**DOCUMENT SECTION**
####

Hotel investment and deals outlook
European hotel deal activity peaked in 2015 with almost a 30% increase in transaction volume year-on-year to the highest level yet at c.€21bn. The UK accounted for c.60% of European transaction volume in 2015, with both the largest single asset and portfolio deals being in the UK. Outside of the UK, prime markets continued to show investor demand including Germany and Spain.
Looking ahead at deal activity in 2016, portfolio transactions are forecast to continue to dominate the market, both domestic and pan-European, as hotel companies and investors look to continue to benefit from value enhancing possibilities. PwC anticipates that there will continue to be limited major single asset transactions as the supply of trophy assets continues to remain scarce. Some loan/distressed sales are forecast to be active across Europe, however we are not anticipating a large number of distressed assets being bought to the market in 2016.
Sam Ward, UK hotels leader at PwC, added:
“Positive hotel trading performances are driving hotel investment markets in Europe. Deal volumes have been boosted by growing confidence and greater international investor interest. Overall, we forecast there to be continued activity in the hotel investment market in 2016 albeit slightly more subdued to the record levels achieved in 2015.”

####

Saved entries
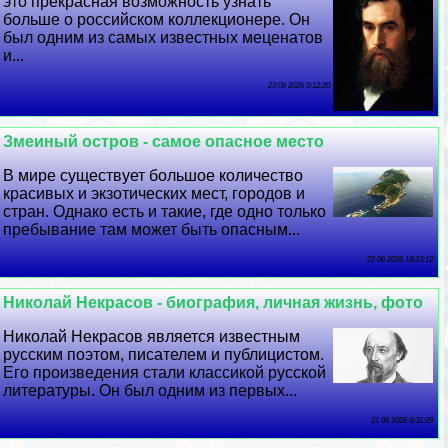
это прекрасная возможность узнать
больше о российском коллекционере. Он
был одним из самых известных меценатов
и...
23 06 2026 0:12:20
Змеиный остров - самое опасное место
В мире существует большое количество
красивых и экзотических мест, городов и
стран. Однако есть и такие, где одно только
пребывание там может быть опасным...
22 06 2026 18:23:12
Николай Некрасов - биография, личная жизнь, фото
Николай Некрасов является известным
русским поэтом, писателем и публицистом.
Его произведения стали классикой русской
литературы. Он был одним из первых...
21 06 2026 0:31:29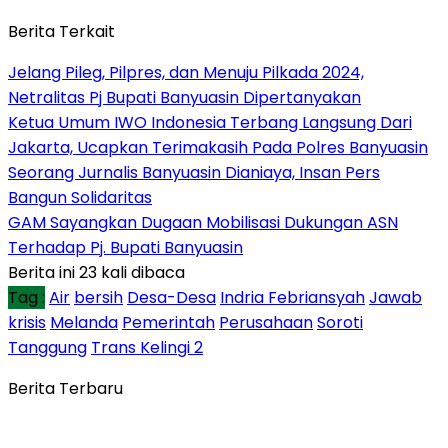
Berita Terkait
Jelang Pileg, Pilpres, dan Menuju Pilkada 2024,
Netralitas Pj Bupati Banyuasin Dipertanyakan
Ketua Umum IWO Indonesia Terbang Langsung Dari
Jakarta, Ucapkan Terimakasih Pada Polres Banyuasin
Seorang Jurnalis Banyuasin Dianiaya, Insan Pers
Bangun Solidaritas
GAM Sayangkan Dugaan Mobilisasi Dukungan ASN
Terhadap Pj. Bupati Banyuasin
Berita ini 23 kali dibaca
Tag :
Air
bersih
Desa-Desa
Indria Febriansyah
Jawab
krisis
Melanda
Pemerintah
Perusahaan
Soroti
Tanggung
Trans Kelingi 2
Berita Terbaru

####

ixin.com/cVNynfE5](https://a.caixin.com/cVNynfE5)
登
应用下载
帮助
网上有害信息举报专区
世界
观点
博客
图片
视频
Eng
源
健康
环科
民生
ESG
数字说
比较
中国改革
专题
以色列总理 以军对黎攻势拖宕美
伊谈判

####

**WORK REQUEST 1**
Summarize the hotel investment outlook in two sentences.
**WORK REQUEST 2**
According to the hotel investment outlook, what share of European hotel transaction volume did the UK account for in 2015?
**WORK REQUEST 3**
Carry on the hotel investment outlook from its last sentence.
The saved entries are material drawn from a separate source.

**EXERCISE ANSWER 1**
European hotel deal activity hit a record of about €21bn in 2015, a rise of almost 30% on the previous year, with the UK making up about 60% of that volume. For 2016, PwC expects portfolio deals to dominate, single asset deals to stay limited, and activity overall to continue at a slightly more subdued level than in 2015.

**EXERCISE ANSWER 2**
The UK accounted for about 60% of it.

**EXERCISE ANSWER 3**
The UK outlook
Our latest forecast for London in 2016 and 2017 remains cheerful despite strong headwinds, with 1.9% and 2.2% RevPAR growth respectively in each year. This lifts RevPAR to £120 in 2016 and to £122 in 2017. We expect growth to be driven by a balanced mix of occupancy and rates. Occupancy growth of 0.9% could take occupancy to 83% this year and an ADR gain of 1%, takes rates to £144. With occupancy already at 83%, we anticipate only a further 0.7% gain keeping occupancy at 83% in 2017. Above average supply growth continues and could potentially inflict challenges for existing hoteliers. In 2017 RevPAR growth will be driven by 1.5% ADR growth, taking ADR to £147.
Our latest forecast for the UK regions for 2016 and 2017 is strong growth (albeit weaker than in 2014). Given the already high occupancy levels in 2015 (76%) we think hoteliers will be able to raise ADR to drive 4.2% and 3.2% RevPAR gains in 2016 and 2017. ADR growth of 3% in 2016 is expected to moderate to 1.4% in 2017 and will continue to help rates recover to a respectable £69 and £70 in 2016 and 2017 respectively. Occupancy is forecast to increase by almost 1.2% to 77% in 2016, nudging up to 78% in 2017. Growth in new supply could reach 2% this year as over 9,000 new rooms open, with a further 1.7% growth in 2017.
UK supply growth
This year will see 16,000 rooms added to UK hotel supply, this is up from 10,000 in 2015. Of these, 7,000 will open in London - more than double the figure added in 2015. For the UK regions, overall hotel capacity could expand by 9,000 new rooms in 2016, meaning a 2% growth rate, a notch higher than 2015.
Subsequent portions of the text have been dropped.